In an Atwood machine, two masses are connected by a string over a pulley. Let's approach this step-by-step to solve for the following:

Given:

• $m_1 = 12 \, \text{kg}$
• $m_2 = 13 \, \text{kg}$
• Gravitational acceleration $g = 9.8 \, \text{m/s}^2$

(a) Acceleration of the system

The net force acting on the system is due to the difference in the gravitational forces on $m_1$ and $m_2$, as they are connected by a string and move in opposite directions.

The force difference is: $F_{\text{net}} = m_2 g - m_1 g$

The total mass of the system is: $M = m_1 + m_2$

Using Newton's Second Law, the acceleration $a$ is given by: $a = \frac{F_{\text{net}}}{M} = \frac{(m_2 - m_1) g}{m_1 + m_2}$

Substitute the values:

= \frac{9.8}{25} = 0.392 \, \text{m/s}^2$$ ### (b) Tension in the string The tension $$T$$ in the string can be found by analyzing the forces acting on either mass.

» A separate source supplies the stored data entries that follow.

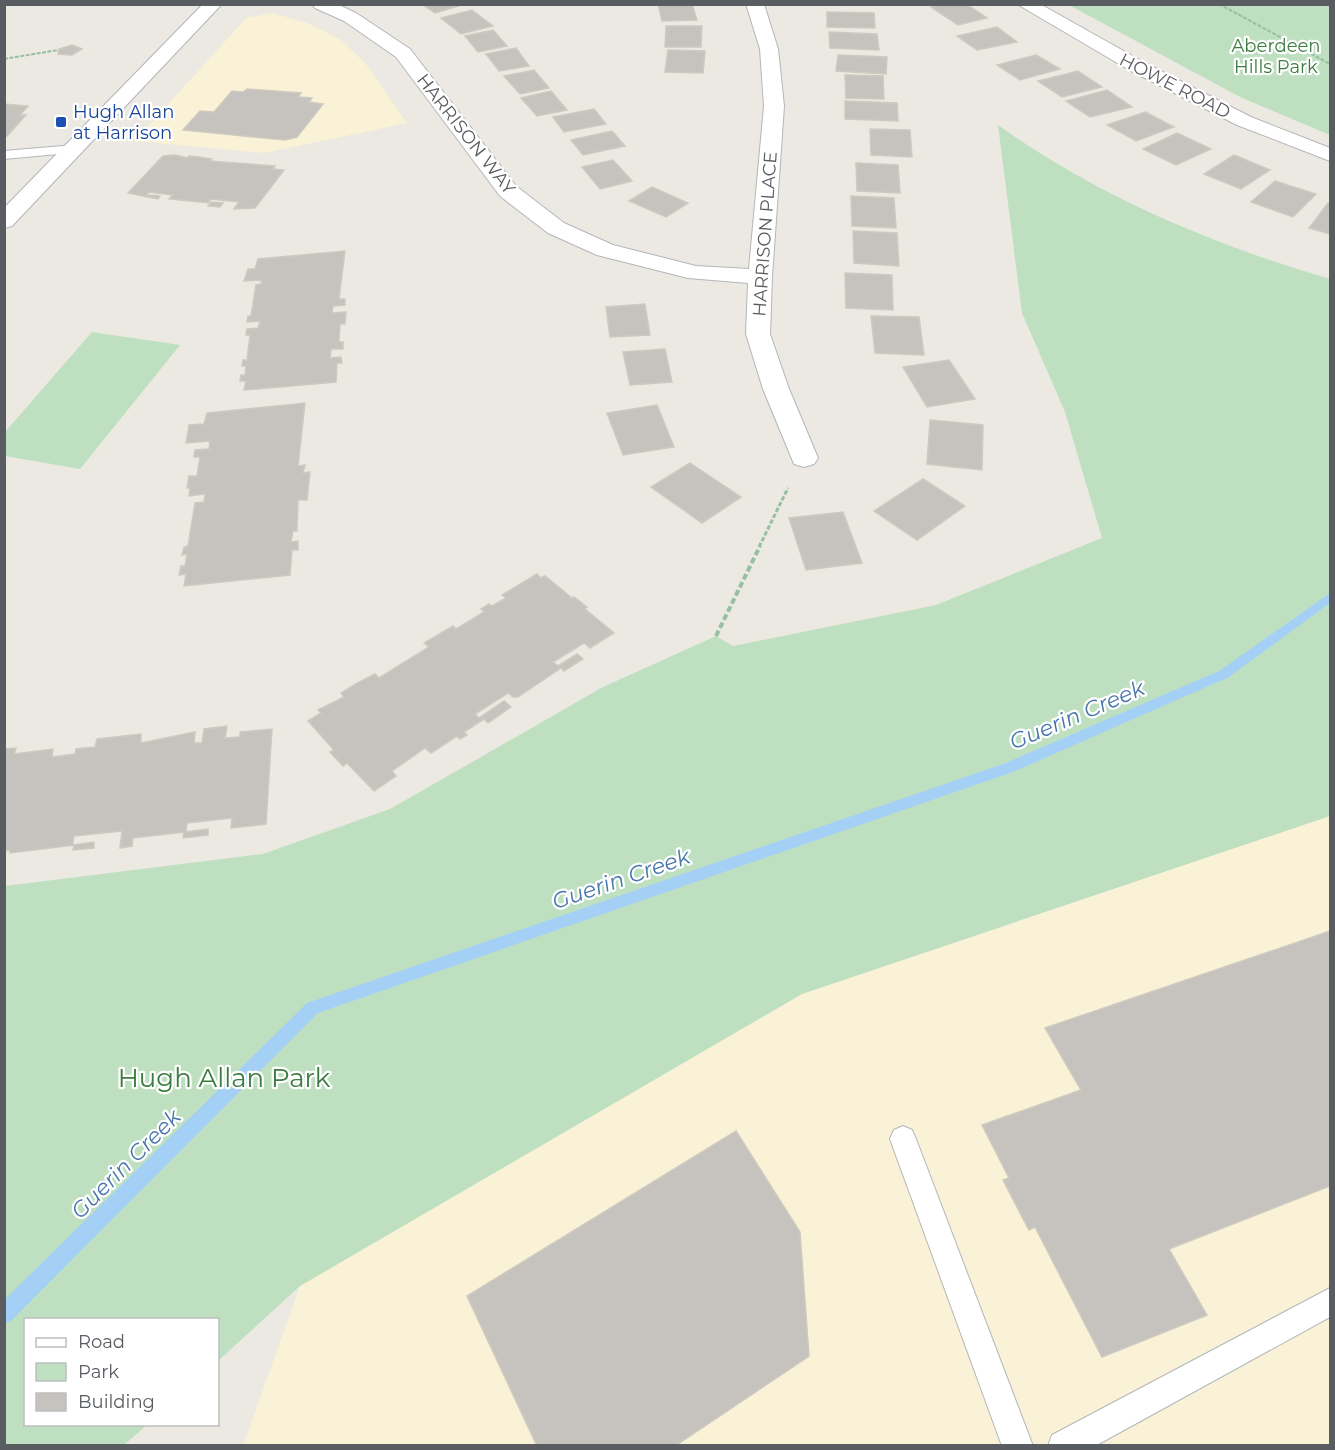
<svg xmlns="http://www.w3.org/2000/svg" width="1335" height="1450" viewBox="0 0 1335 1450" font-family="Montserrat,sans-serif">
  <style>
    .commercial { fill: #f9f2d7 }
    .green { fill: #bfe0c0 }
    .lines { fill: none; stroke-linecap: round; stroke-linejoin: round }
    .stream { fill: #a5d0f6; fill-rule: evenodd }
    .building { fill: #c6c3be; stroke: #cecac0; stroke-width: 1.5 }
    .service-casing { stroke: #b3b6ba; stroke-width: 2 }
    .minor-casing { stroke: #b3b6ba; stroke-width: 2 }
    .tertiary-casing { stroke: #b3b6ba; stroke-width: 2 }
    .secondary-casing { stroke: #b2b5ba; stroke-width: 2 }
    .path-far2 { stroke: #98bea4; stroke-width: 2; stroke-dasharray: 4 1.5; stroke-linecap: butt }
    .path-far1 { stroke: #98bea4; stroke-width: 3; stroke-dasharray: 4.5 2; stroke-linecap: butt }
    .path { stroke: #98bea4; stroke-width: 4; stroke-dasharray: 6 3; stroke-linecap: butt }
    .service { fill: #fff; fill-rule: evenodd }
    .minor { fill: #fff; fill-rule: evenodd }
    .tertiary { fill: #fff; fill-rule: evenodd }
    .secondary { fill: #fff; fill-rule: evenodd }
    .transit-dot { fill: #1a4fb4; stroke: #fff; stroke-width: 2 }
    .labels { text-anchor: middle; dominant-baseline: central; stroke-width: 4.5; stroke-linejoin: round; paint-order: stroke }
    .far-park-label { font-size: 18px; fill: #3c7c41; stroke: #fff }
    .far-street-label { font-size: 18px; fill: #595c60; stroke: #fff }
    .far-transit-label { font-size: 18px; fill: #164399; stroke: #fff; text-anchor: start }
    .water-label { font-size: 22px; font-style: italic; fill: #4977ad; stroke: #fff }
    .near-park-label { font-size: 26px; fill: #3c7c41; stroke: #fff }
  </style>
  <rect width="100%" height="100%" fill="#ebe9e1"/>
  <g class="commercial">
    <polygon points="273,13 310,24 341,40 366,64 407,123 265,153 135,141 246,18"/>
    <polygon points="1330,816 1330,1445 243,1446 300,1286 802,994"/>
  </g>
  <g class="green">
    <polygon points="1069,5 1330,5 1330,135 1242,98"/>
    <path d="M998,125C1097,196 1214,245 1330,279V816L802,994L300,1286L218,1361V1320H26V1424L147,1425L124,1445H5V886L263,854L390,809L603,687L716,636L733,646L936,605L1102,538L1065,412L1022,313Z"/>
    <polygon points="92,332 180,345 80,469 5,456 5,432"/>
  </g>
  <g class="lines">
    <polygon class="stream" points="1330,593 1330,603 1229,677 1013,772 318,1013 11,1321 4,1323 4,1300 307,1003 1003,764 1219,671"/>
  </g>
  <g class="building">
    <polygon points="422,4 465,4 435,13"/>
    <polygon points="658,4 692,4 697,20 662,21"/>
    <polygon points="942,4 966,4 987,18 958,25 931,7"/>
    <polygon points="472,10 493,26 461,34 441,18"/>
    <polygon points="827,12 874,13 875,28 827,27"/>
    <polygon points="666,26 702,26 701,47 665,47"/>
    <polygon points="997,27 1017,42 977,50 957,36"/>
    <polygon points="493,30 507,46 478,52 465,36"/>
    <polygon points="829,32 877,34 879,50 830,48"/>
    <polygon points="72,45 82,49 72,55 58,54 59,49"/>
    <polygon points="516,48 529,66 499,71 486,54"/>
    <polygon points="668,50 705,51 703,73 665,72"/>
    <polygon points="838,55 887,57 886,74 836,71"/>
    <polygon points="1036,55 1060,69 1020,80 997,65"/>
    <polygon points="534,70 549,88 520,94 504,76"/>
    <polygon points="1078,71 1102,87 1062,97 1038,81"/>
    <polygon points="845,75 883,76 884,99 846,98"/>
    <polygon points="247,89 301,93 298,97 312,98 309,102 323,104 297,137 285,140 183,130 200,111 214,112 232,91 243,92"/>
    <polygon points="1107,90 1132,107 1090,117 1066,101"/>
    <polygon points="551,91 567,110 537,116 521,98"/>
    <polygon points="845,101 897,103 898,121 845,119"/>
    <polygon points="4,104 28,106 20,115 26,115 7,136 4,136"/>
    <polygon points="594,109 606,124 564,132 553,117"/>
    <polygon points="1145,112 1174,127 1136,141 1107,125"/>
    <polygon points="870,129 910,130 912,157 871,155"/>
    <polygon points="612,131 625,146 583,155 571,140"/>
    <polygon points="1177,133 1211,149 1176,165 1143,149"/>
    <polygon points="175,155 187,158 189,156 198,157 212,159 210,161 275,166 273,169 284,170 255,208 234,209 239,202 211,199 208,202 223,203 220,207 208,206 211,203 169,199 173,195 149,192 146,195 160,196 158,199 128,193 163,156"/>
    <polygon points="1234,155 1270,170 1241,189 1204,174"/>
    <polygon points="613,160 632,181 600,189 582,167"/>
    <polygon points="856,163 898,165 900,193 857,191"/>
    <polygon points="1275,181 1316,194 1293,217 1251,202"/>
    <polygon points="652,187 688,203 666,217 629,201"/>
    <polygon points="851,196 894,198 896,228 852,226"/>
    <polygon points="1328,203 1330,204 1330,234 1309,228"/>
    <polygon points="853,231 897,233 899,266 854,263"/>
    <polygon points="345,251 339,299 345,299 345,305 333,306 332,313 346,312 345,324 340,324 339,342 343,342 343,349 331,349 330,358 341,357 342,363 337,363 336,382 244,390 246,381 240,381 241,375 245,375 246,366 242,366 243,360 247,360 250,335 246,335 247,329 258,328 260,321 247,322 248,316 251,316 256,285 261,284 262,280 244,281 248,269 255,269 258,259"/>
    <polygon points="845,273 892,275 893,310 846,308"/>
    <polygon points="645,304 650,335 610,337 606,307"/>
    <polygon points="871,316 919,317 924,355 875,353"/>
    <polygon points="665,349 672,382 630,385 623,352"/>
    <polygon points="949,360 975,399 927,407 903,367"/>
    <polygon points="305,403 298,466 305,465 303,473 310,472 307,500 298,500 297,531 293,531 291,542 298,541 298,550 292,550 290,575 184,586 186,574 179,575 181,566 185,566 187,554 182,555 184,547 188,546 195,503 204,502 205,494 189,496 190,488 187,488 189,476 197,476 200,457 194,457 195,450 209,449 210,441 186,443 189,425 204,424 207,413"/>
    <polygon points="657,405 674,447 623,455 607,413"/>
    <polygon points="930,420 983,425 982,470 927,464"/>
    <polygon points="690,463 741,497 702,523 651,487"/>
    <polygon points="923,479 965,506 917,540 874,511"/>
    <polygon points="843,512 862,563 806,570 789,518"/>
    <polygon points="537,574 541,578 545,576 572,598 574,597 587,607 585,609 614,633 590,648 584,643 553,662 558,666 577,654 583,659 564,671 561,668 518,697 513,697 508,693 475,714 479,718 504,701 511,707 488,723 484,719 464,732 467,735 460,739 457,736 431,753 425,748 392,771 396,776 374,791 347,763 343,766 330,752 334,750 308,721 321,713 318,710 344,697 341,693 354,685 375,674 379,678 429,647 424,643 453,626 456,629 484,612 481,609 489,604 492,606 506,598 502,595"/>
    <polygon points="227,726 225,738 240,737 240,732 272,729 266,824 231,828 232,818 187,823 186,832 208,829 208,835 183,838 184,832 133,838 132,846 120,848 122,831 74,836 73,845 94,842 94,848 73,850 74,845 10,853 10,850 4,851 4,749 16,748 14,754 53,749 52,757 75,754 76,749 95,747 97,739 141,734 141,743 195,732 194,743 202,743 204,729"/>
    <polygon points="1330,931 1330,1186 1169,1249 1207,1315 1102,1357 1035,1227 1029,1230 1003,1180 1009,1178 982,1125 1081,1090 1045,1028"/>
    <polygon points="736,1131 800,1232 809,1356 675,1446 537,1446 467,1296"/>
  </g>
  <g class="lines">
    <g class="service-casing">
      <g id="service">
        <polygon points="75,145 80,146 82,149 80,152 4,159 4,151"/>
        <polygon points="903,1126 912,1130 916,1139 1033,1446 1002,1446 890,1139 894,1130"/>
        <polygon points="1330,1288 1330,1317 1095,1446 1048,1446 1052,1435"/>
      </g>
    </g>
    <g class="minor-casing">
      <polygon id="minor" points="312,4 337,4 356,13 410,49 516,186 564,223 613,245 696,266 749,269 764,106 760,49 746,4 764,4 778,49 784,106 772,277 770,334 789,389 818,458 814,464 804,467 794,464 763,389 746,334 748,283 688,278 597,255 548,233 500,196 396,57 344,21 315,8"/>
    </g>
    <g class="tertiary-casing">
      <polygon id="tertiary" points="1017,4 1040,4 1145,63 1251,117 1330,148 1330,161 1237,125 1131,71"/>
    </g>
    <g class="secondary-casing">
      <polygon id="secondary" points="203,4 222,4 12,226 4,228 4,208"/>
    </g>
    <g class="path-far2">
      <polyline points="1219,4 1330,64"/>
      <polyline points="4,59 58,50"/>
    </g>
    <polyline class="path-far1" points="759,547 788,488"/>
    <polyline class="path" points="716,636 760,546"/>
    <use href="#service" class="service"/>
    <use href="#minor" class="minor"/>
    <use href="#tertiary" class="tertiary"/>
    <use href="#secondary" class="secondary"/>
  </g>
  <rect class="transit-dot" x="55" y="116" width="12" height="12" rx="3"/>
  <g class="labels">
    <g class="far-park-label">
      <text x="1276" y="46">Aberdeen<tspan x="1276" dy="21">Hills Park</tspan></text>
    </g>
    <g class="far-street-label">
      <text transform="translate(1175 86) rotate(27)">HOWE ROAD</text>
      <text transform="translate(466 134) rotate(52)">HARRISON WAY</text>
      <text transform="translate(765 234) rotate(-86)">HARRISON PLACE</text>
    </g>
    <g class="far-transit-label">
      <text x="73" y="112">Hugh Allan<tspan x="73" dy="21">at Harrison</tspan></text>
    </g>
    <g class="water-label">
      <text transform="translate(1077 715) rotate(-23)">Guerin Creek</text>
      <text transform="translate(621 879) rotate(-19)">Guerin Creek</text>
      <text transform="translate(126 1164) rotate(-45)">Guerin Creek</text>
    </g>
    <g class="near-park-label">
      <text x="224" y="1078">Hugh Allan Park</text>
    </g>
  </g>
  <rect width="1335" height="1450" fill="none" stroke="#595c60" stroke-width="12"/>
  <rect x="24" y="1318" width="195" height="108" fill="#ffffff" stroke="#bdbebf" stroke-width="1.5"/>
  <rect x="36" y="1338" width="30" height="9" fill="#ffffff" stroke="#bdbebf" stroke-width="1.5"/>
  <text x="78" y="1348" font-size="18" fill="#595c60">Road</text>
  <rect x="36" y="1363" width="30" height="18" fill="#bfe0c0" stroke="#bdbebf" stroke-width="1.5"/>
  <text x="78" y="1378" font-size="18" fill="#595c60">Park</text>
  <rect x="36" y="1393" width="30" height="18" fill="#c6c3be" stroke="#bdbebf" stroke-width="1.5"/>
  <text x="78" y="1408" font-size="18" fill="#595c60">Building</text>
</svg>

Let’s consider mass $$m_1$$ (similar calculations can be done for $$m_2$$): For $$m_1$$, the forces are: - The gravitational force: $$m_1 g$$ - The tension force $$T$$ acting upwards - The net force on $$m_1$$ is $$m_1 a$$ Using Newton's Second Law for $$m_1$$: $$T - m_1 g = -m_1 a$$ $$T = m_1 g - m_1 a$$ Substitute the values: $$T = 12 \cdot 9.8 - 12 \cdot 0.392 = 117.6 - 4.704 = 112.896 \, \text{N}$$ ### (c) Speed of either mass after moving a distance of 2.4 m The speed $$v$$ can be found using the kinematic equation, since the system starts from rest: $$v^2 = u^2 + 2 a s$$ where: - $$u = 0$$ (initial velocity), - $$a = 0.392 \, \text{m/s}^2$$ (acceleration), - $$s = 2.4 \, \text{m}$$ (distance). Thus: $$v^2 = 0 + 2 \cdot 0.392 \cdot 2.4$$ $$v^2 = 1.8816$$ $$v = \sqrt{1.8816} \approx 1.37 \, \text{m/s}$$ ### Summary of results: - (a) The acceleration of the system is $$0.392 \, \text{m/s}^2$$. - (b) The tension in the string is $$112.9 \, \text{N}$$. - (c) The speed of either mass after moving 2.4 m is $$1.37 \, \text{m/s}$$. Would you like more detailed explanations for any step? ### 5 Related Questions: 1. How would the results change if both masses were equal in the Atwood machine? 2. What effect would a non-negligible pulley mass have on the system’s dynamics? 3. How do you calculate the tension if there’s friction in the pulley system? 4. Can the Atwood machine setup be used to measure gravitational acceleration $$g$$? 5. How does the acceleration compare if the pulley is no longer frictionless? ### Tip: Always check whether the pulley is ideal (frictionless and massless) in Atwood machine problems; otherwise, it complicates the tension and acceleration calculations.